Here’s a quick overview of the coverage:

Print

It’s clear that the Internet has allowed print publications to adapt to a 24-hour news cycle. The daily convention publications put out by National Journal and the Weekly Standard were available online to a national audience. The New Republic published a daily convention diary online, in addition to the coverage in its weekly print edition. Newspapers like the Los Angeles Times, the New York Times, and the Washington Post published, in effect, afternoon and evening editions online filled with convention news. Ultimately, the Web allows print to compete with the immediacy of television. Anchors and pundits break down convention speeches as they happen for the benefit of a national audience. Now writers do, too. That may be the most impressive contribution made by the Web to political journalism thus far.

Webcasts

It’s also clear that Webcasts aren’t ready for prime time. Pseudo.com offered 360-degree cameras 24 hours a day that users could use to direct their own viewing of the convention, to, say, the Wyoming delegation, while they chatted with other users. If you were on a connection fast enough to get the video to work, you discovered that this is a complete waste of time. C-SPAN.org allowed users to pick one of four camera angles. America Online also provided extensive coverage, though you had to be an AOL subscriber to witness it. Although these broadcasts were novel, they added no real value to the coverage available on television. Indeed, they subtract value. 

Quality Webcasts do exist. The New York Times/ABC “Political Points” program, which airs daily at 1:30 p.m., is the best of the bunch. However, Webcasts have an extremely small number of “viewsers” as they’ve been called. That’s because the “user experience” of watching talking heads on a computer screen is still largely miserable. Compounding the problem this week was the fact that much of the potential audience of political junkies, reporters, and political pros were inside the convention hall itself.
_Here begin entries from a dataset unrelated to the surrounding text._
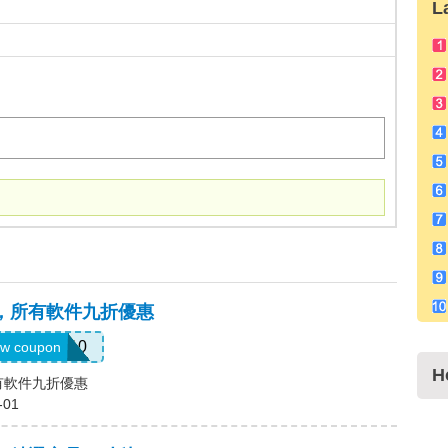
L
碼，所有軟件九折優惠
LUM10
w coupon
H
所有軟件九折優惠
-01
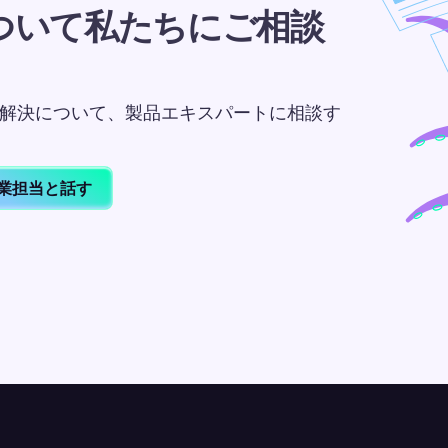
ついて私たちにご相談
課題の解決について、製品エキスパートに相談す
業担当と話す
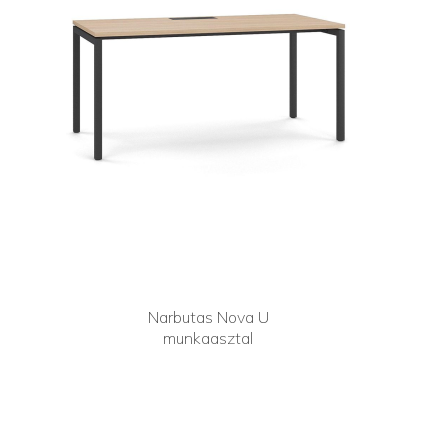
Narbutas Nova U
munkaasztal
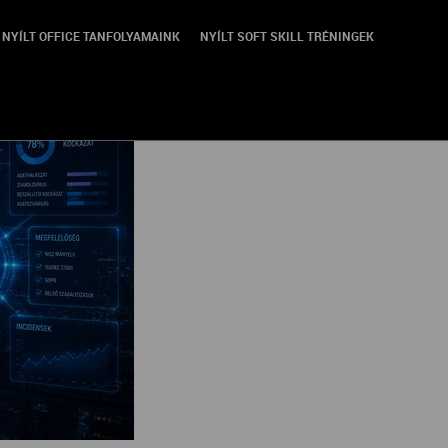
NYÍLT OFFICE TANFOLYAMAINK
NYÍLT SOFT SKILL TRÉNINGEK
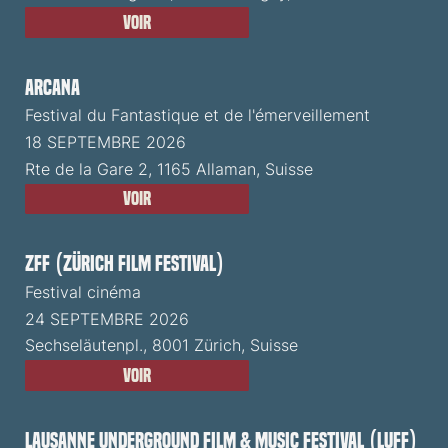
Voir
ARCANA
Festival du Fantastique et de l'émerveillement
18 SEPTEMBRE 2026
Rte de la Gare 2, 1165 Allaman, Suisse
Voir
ZFF (Zürich Film Festival)
Festival cinéma
24 SEPTEMBRE 2026
Sechseläutenpl., 8001 Zürich, Suisse
Voir
Lausanne Underground Film & Music Festival (LUFF)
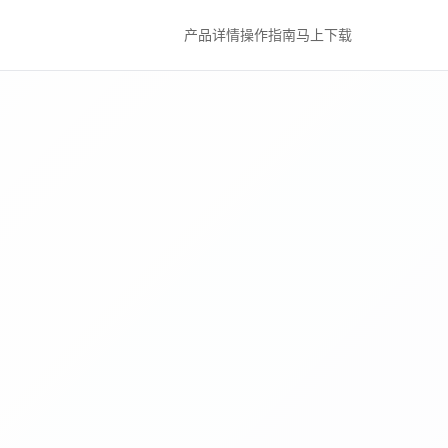
产品详情
操作指南
马上下载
Other novelty items fell far short of their hype. SpeakOut.com and MSNBC partnered for a “Internet Instant Response Survey,” a second-by-second version of the notoriously inaccurate practice of online polling. The much-hyped Voter.com served only as a glorified political portal, with a smattering of original editorial content of mixed quality.
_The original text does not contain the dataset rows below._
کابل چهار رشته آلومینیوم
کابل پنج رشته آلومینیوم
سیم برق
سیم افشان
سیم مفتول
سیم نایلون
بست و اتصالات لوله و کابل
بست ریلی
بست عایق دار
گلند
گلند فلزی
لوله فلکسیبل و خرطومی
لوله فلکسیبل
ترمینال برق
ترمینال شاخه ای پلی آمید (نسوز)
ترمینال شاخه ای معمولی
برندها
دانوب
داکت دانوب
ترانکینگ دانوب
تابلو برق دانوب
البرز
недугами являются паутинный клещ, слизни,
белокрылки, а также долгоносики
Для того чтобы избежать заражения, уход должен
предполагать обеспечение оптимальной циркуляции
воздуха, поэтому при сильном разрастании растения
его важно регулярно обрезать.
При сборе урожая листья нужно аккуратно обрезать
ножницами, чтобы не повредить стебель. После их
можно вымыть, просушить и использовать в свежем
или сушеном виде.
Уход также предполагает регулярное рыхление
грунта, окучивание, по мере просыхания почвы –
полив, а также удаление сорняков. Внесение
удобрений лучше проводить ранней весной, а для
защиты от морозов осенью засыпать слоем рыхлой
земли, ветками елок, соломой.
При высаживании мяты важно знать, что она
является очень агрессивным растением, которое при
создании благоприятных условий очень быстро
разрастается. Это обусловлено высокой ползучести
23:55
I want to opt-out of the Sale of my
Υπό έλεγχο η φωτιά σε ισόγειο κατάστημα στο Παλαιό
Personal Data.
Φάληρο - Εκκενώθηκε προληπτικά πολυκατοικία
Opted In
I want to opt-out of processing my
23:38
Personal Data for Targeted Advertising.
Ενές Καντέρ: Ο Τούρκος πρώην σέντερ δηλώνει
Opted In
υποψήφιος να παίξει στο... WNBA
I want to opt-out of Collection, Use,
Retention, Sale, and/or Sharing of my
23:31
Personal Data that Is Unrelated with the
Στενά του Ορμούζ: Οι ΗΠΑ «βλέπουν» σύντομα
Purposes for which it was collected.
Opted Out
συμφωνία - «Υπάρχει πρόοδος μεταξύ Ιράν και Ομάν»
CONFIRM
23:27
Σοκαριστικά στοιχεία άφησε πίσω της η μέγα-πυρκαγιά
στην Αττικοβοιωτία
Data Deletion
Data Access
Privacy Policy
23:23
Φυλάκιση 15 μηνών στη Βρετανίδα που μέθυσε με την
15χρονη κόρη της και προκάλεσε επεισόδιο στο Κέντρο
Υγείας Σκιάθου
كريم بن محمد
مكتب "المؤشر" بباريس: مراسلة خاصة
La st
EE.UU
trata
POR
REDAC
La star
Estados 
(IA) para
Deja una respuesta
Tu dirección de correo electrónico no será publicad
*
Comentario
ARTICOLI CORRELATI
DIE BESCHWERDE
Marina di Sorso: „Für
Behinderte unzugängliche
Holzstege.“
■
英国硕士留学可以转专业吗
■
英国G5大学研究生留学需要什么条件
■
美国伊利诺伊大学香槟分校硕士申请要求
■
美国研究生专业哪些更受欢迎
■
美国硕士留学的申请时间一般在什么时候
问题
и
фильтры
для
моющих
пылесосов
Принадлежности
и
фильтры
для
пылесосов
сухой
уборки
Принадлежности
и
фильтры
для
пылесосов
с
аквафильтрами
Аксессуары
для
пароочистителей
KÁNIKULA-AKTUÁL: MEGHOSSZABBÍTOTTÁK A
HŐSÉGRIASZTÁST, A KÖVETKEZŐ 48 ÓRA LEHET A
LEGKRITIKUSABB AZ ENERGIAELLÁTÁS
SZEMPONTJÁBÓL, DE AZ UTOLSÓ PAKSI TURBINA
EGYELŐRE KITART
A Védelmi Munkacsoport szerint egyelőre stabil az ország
Many of the lessons taught by this convention were already known by Internet users and political Web-watchers: The Web has an advantage over traditional media by virtue of its immediacy and interactivity, but the technology required for the effective use of video and audio hasn’t arrived yet. And when you add the copy filed by Internet media to the mix of newspapers, magazines, broadcast networks, and cable TV, the problem of journalistic overkill—too many reporters chasing too few stories—becomes even more severe. Web coverage of the convention mainly added to an already unpleasant level of noise.

A parallel for the use of technology for its own sake at this convention can be found in the early history of television news. On the first See It Now, the first live coast-to-coast TV show, Edward R. Murrow used the technology of television to allow viewers, for the first time, to see the Atlantic Ocean and the Pacific Ocean simultaneously. No doubt this was breathtaking to TV viewers in 1951 and newsworthy in its own right. But it was a gimmick. The breakthrough came with Murrow’s takedown of Sen. Joseph McCarthy three years later. There was no such moment of arrival for the Web at this year’s Republican convention.